Yeah, berbekal bakat sok tau, dan beberapa kali nanya ke orang di pinggir jalan, maka setelah melewati jalanan panas, panjang dan rusak, akhirnya aku sampai di kota Purwodadi. Rupanya aku terlalu cepat mengambil arah ke utara dari Sragen tadi, sehingga aku tembus ke daerah timur Purwodadi.

Sampai di Purwodadi aku sudah mengenali medan, dan jam 12 lebih 5 menit aku sudah memasuki jalanan off-road menuju desaku.

Alhamdulillah, aku diberi keselamatan dan perlindungan sepanjang perjalanan mudik ini.

Filed in

9 Comments

PERTAMAAAAAAAAAAx :d

masio ngebut 100kph, awakmu ga bakal iso ngalahno the doctor Jo *ngguyu ngenyek*

waduh, mudik sepedaan, muleh2 iki pasti langsung pijet pantat ;))

halah...skrinsutnya kok cuma Sragen? lah skrinsut perjalanan/pemudiknya mana?? :p

Hati hati aja ;)

biker kok ngga biker

#rita:
Salah Rit, sing bener, mijeti nggae pantat.
*rusuh*

#engkoh:
Gak sempat Koh. Itu aja berhenti sekali di Sragen, buat lihat rute. Selain itu ya jalan terus.

#jauhari:
Injih pak.
Angpao-nipun dereng loh pak.

#aik:
Biker gimana maksudmu?
Apa menurutmu aku kayak anggota GATS yang gak naik Tiger, tapi malah naik sedan?
*kaburr*

Naik seperda motor pada saat menjelang hari raya ataupun saat hari raya benar-benar medeni.

Akeh wong ngawur!!

Aryo: Mangkanya, ikut pelatihan safety riding. Tukar bebekmu dengan Tiger, dan join dengan NeoGATS!

dilihat dari potonya kok sepi ya?? padahal kan suasana mudik??

Aryo: Mungkin jam segitu para pemudik belum nyampe Sragen.

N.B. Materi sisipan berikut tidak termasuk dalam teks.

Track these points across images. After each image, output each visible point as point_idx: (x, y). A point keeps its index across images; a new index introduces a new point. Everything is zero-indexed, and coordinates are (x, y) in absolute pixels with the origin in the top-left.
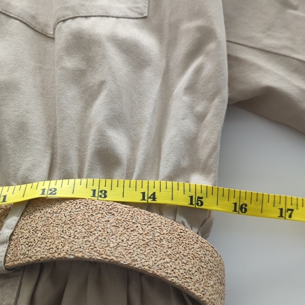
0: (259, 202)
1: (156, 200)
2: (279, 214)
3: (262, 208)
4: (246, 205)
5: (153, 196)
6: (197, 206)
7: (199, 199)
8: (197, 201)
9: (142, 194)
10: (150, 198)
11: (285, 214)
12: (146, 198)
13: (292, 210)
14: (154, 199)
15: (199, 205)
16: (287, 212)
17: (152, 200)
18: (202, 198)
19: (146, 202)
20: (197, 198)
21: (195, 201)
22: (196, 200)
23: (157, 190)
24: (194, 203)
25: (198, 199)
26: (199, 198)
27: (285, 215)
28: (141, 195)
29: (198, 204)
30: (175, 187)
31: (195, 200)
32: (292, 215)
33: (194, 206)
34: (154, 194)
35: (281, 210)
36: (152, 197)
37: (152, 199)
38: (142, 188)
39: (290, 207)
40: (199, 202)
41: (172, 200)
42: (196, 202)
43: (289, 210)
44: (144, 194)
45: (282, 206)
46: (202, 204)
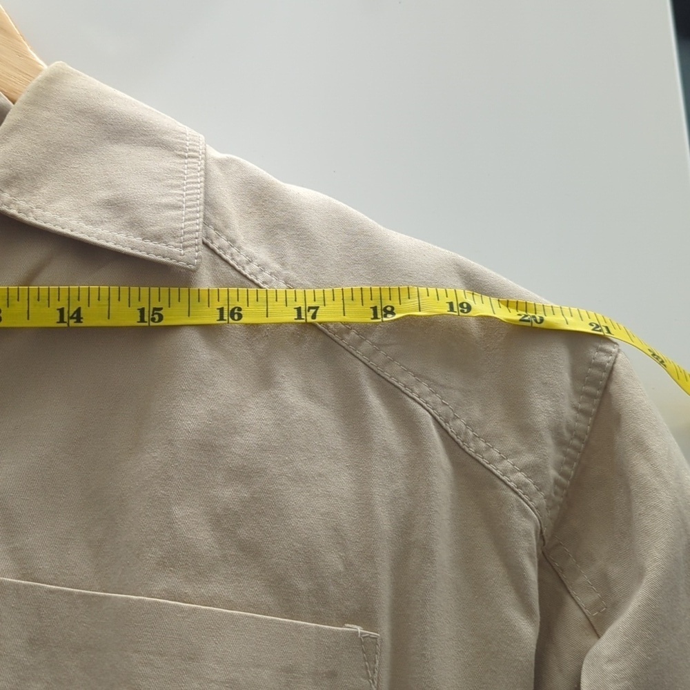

Kebanyakan pemudik yang dari arah timur berasal dari Surabaya, yang sudah aku lewati di daerah Caruban dan Ngawi

Terutana karena jalanan yang mirip huruf S, kadang-kadang huruf Z, atau kadang juga mirip angka 8 >>

wah ngawur iki...klo mirip angka 8 kapan nyampe nya ???